**THINGS TO DO:**
1 - According to the forum thread, what does Pig lack by default?
2 - From the forum thread, reproduce the passage that begins at the words "Prashanth Pappu" and stops after the words "1, 1, 5, 2, 2)".
3 - Using the forum thread, state why Pig cannot deliver the outer join result the questioner expects.

**TEXT EXCERPT:**
BEGIN

Prashanth Pappu
Wed, 11 Jun 2008 08:25:47 -0700
But why doesn't
D = FOREACH C GENERATE FLATTEN(A), FLATTEN(B);
dump D;
give
(1, 1, 1 )
(2, 1, 1 )
(3, 1, 1 )
(4, 1, 1, 4, 2, 2)
(5, 1, 1, 5, 2, 2)
(6, 2, 2)
(7, 2, 2)
FLATTEN({(1,1,1)}), FLATTEN({}) = {()} ?
Prashanth
On Wed, Jun 11, 2008 at 7:39 AM, Alan Gates <[EMAIL PROTECTED]> wrote:
> 3 foreachs and a union should get you what you want (I think that's what
> you meant instead of filter). It's a little nasty but I don't know of a way
> around it.
>
> As for why pig does this, in order to realize SQL outer join semantics, it
> is necessary to know what ought to be there for the table that doesn't have
> a match. So in your example, pig would need to know that both 1.txt and
> 2.txt have 3 fields. But pig, by default, does not have metadata. So it
> does not know.

END

**COLLECTED DATA:**

BEGIN

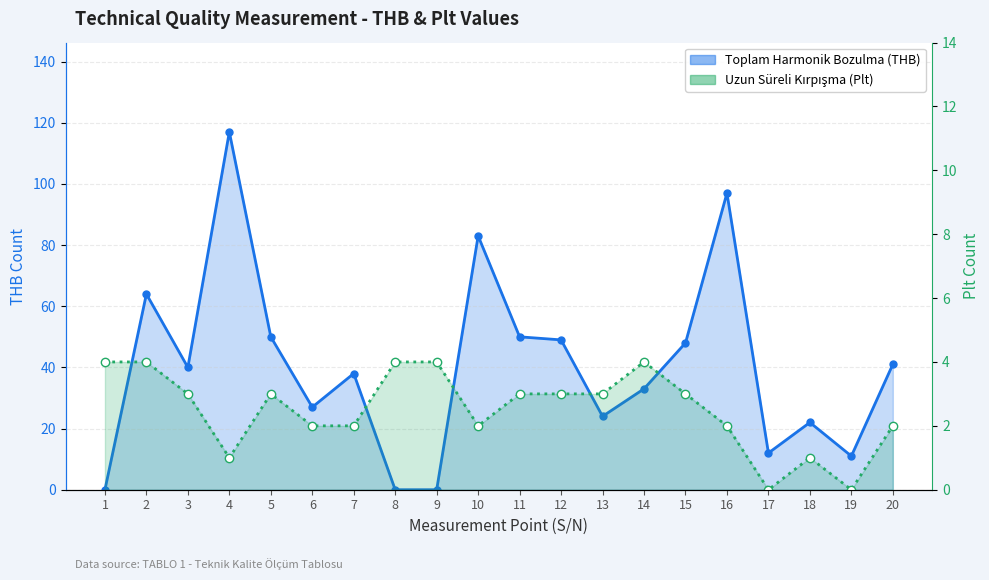

Reading left to right, extract all data points from this chart.

Toplam Harmonik Bozulma (THB): 1=0	2=64	3=40	4=117	5=50	6=27	7=38	8=0	9=0	10=83	11=50	12=49	13=24	14=33	15=48	16=97	17=12	18=22	19=11	20=41
Uzun Sureli Kirpisma (Plt): 1=4	2=4	3=3	4=1	5=3	6=2	7=2	8=4	9=4	10=2	11=3	12=3	13=3	14=4	15=3	16=2	17=0	18=1	19=0	20=2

END

**SOLUTIONS TO EACH TASK:**
1 - Metadata.

2 -
Prashanth Pappu
Wed, 11 Jun 2008 08:25:47 -0700
But why doesn't
D = FOREACH C GENERATE FLATTEN(A), FLATTEN(B);
dump D;
give
(1, 1, 1 )
(2, 1, 1 )
(3, 1, 1 )
(4, 1, 1, 4, 2, 2)
(5, 1, 1, 5, 2, 2)

3 - To realize SQL outer join semantics, Pig must know what ought to be there for the table that has no match; in the example, it would need to know that both 1.txt and 2.txt have 3 fields. Pig has no metadata by default, so it does not know this.